This recipe is just about the same as you make any biscotti.
It's a savory biscotti with fresh tarragon.
Ingredients:
3-1/4 cups all-purpose flour
2 teaspoons baking powder
1/2 cup butter, softened
2/3 cup sugar
1/4 cup snipped fresh tarragon
1 tablespoon finely shredded lemon peel
1/4 teaspoon salt or to taste
3 eggs
1 cup chopped walnuts
Directions:
Preheat oven to 375 degrees F.
Lightly grease a cookie sheet; set aside.
In a small bowl, combine flour and baking powder; set aside.

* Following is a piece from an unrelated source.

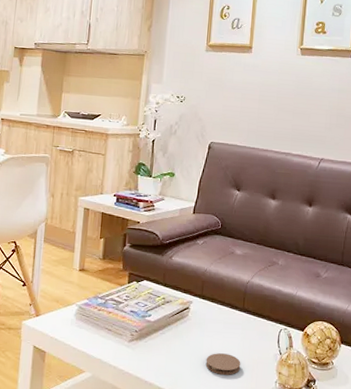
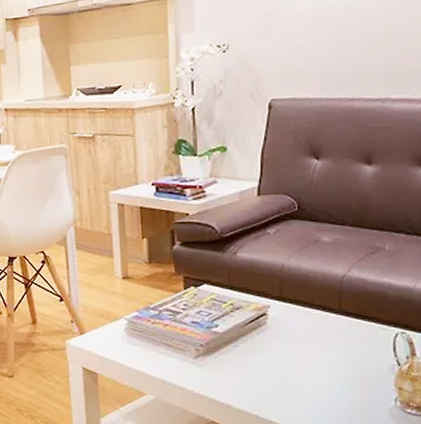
coaster: present [205,353,241,375] -> none [296,367,344,393]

In a large bowl, beat butter with an electric mixer
on medium to high speed for 30 seconds.
Add sugar, tarragon, lemon peel, and salt; beat until combined.
Beat in egg until combined. Beat in as much of the
flour mixture as you can with the mixer.
Using a wooden spoon, stir in any
remaining flour mixture and the nuts.
Divide dough in half.
Shape each half into an 11-inch-long loaf.
Place loaves about 5 inches apart on prepared cookie sheet.
Flatten each loaf slightly until 2 inches wide.
Bake for 20 to 25 minutes or until light brown.
Cool loaves on cookie sheet about 1 hour or until completely cool.
Preheat oven to 325 degrees F.
Transfer loaves to a cutting board.
Cut each loaf diagonally into 1/2-inch-thick slices.
Lay slices, cut sides down, on cookie sheets.
Bake in the 325 degrees F oven for 10 minutes.
Turn slices over and bake for 10 to 12 minutes more
or until dry and light brown. Remove and cool on wire racks.